A control plane centralizes it. The agent never receives AWS credentials. It makes requests through a gateway that:

1. Checks the request against a deny-by-default policy engine
2. Injects temporary, scoped credentials for that one operation
3. Logs it with full session context (immutable)
4. Enforces rate limits, cost controls, and human approval for sensitive actions

The agent never sees the credentials — it can’t leak them, cache them, or use them outside policy. The IAM policy is the floor; the gateway policy is the ceiling. This is also the cleanest way to implement AWS’s “differentiate the actor” guidance: the gateway is the agent’s identity, distinct from the human’s.

Getting started

Running Claude Code against AWS today without controls? Five standard-AWS steps that cut blast radius immediately:

1. Stop using admin credentials — create a task-specific role with only what the agent needs.
2. Switch to temporary credentials — STS AssumeRole, not access keys.
3. Add session tags — identify every API call by session, developer, project.
4. Set up CloudTrail alerting — know when agent sessions do sensitive things.
5. Test the kill switch — practice revoke-session before you need it.

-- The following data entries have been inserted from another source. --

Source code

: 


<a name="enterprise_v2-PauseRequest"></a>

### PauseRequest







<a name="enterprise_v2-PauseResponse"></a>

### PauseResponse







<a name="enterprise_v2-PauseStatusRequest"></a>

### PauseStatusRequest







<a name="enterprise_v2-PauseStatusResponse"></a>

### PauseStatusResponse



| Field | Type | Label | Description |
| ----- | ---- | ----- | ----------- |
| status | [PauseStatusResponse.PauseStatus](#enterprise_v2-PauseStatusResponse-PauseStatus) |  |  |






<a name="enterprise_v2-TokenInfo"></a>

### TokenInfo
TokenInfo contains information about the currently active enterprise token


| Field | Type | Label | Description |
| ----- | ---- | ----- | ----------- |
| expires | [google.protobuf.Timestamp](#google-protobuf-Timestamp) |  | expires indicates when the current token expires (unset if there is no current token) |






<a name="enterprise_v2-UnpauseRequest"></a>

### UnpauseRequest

Then decide whether to operate all of this yourself or route through a managed control plane that does it on every request.

FAQ

How do I give an AI agent secure access to AWS? Use least-privilege IAM scoped to specific actions and resource ARNs, temporary STS credentials (not access keys), session tags for attribution, and a separate agent identity from the human’s. AWS’s own guidance is to assume the agent can do anything its entitlements allow — so scope tightly and differentiate AI-driven from human actions.

What IAM permissions should a Claude Code agent have? Only what the specific task needs — e.g. s3:GetObject on one prefix, lambda:UpdateFunctionCode on one function ARN. Default to read-only; escalate per task; never *:*.

How do I stop an AI agent that’s misbehaving in AWS? Revoke its STS session (aws sts revoke-session-credentials) to instantly kill all its temporary credentials, or — if it routes through a control plane — flip the gateway kill switch, which stops it without touching IAM.

Should the AI agent use my AWS credentials? No. Long-lived keys in the agent environment are the top anti-pattern. Vend short-lived scoped credentials per session, or hold the credentials in a gateway so the agent has none at all.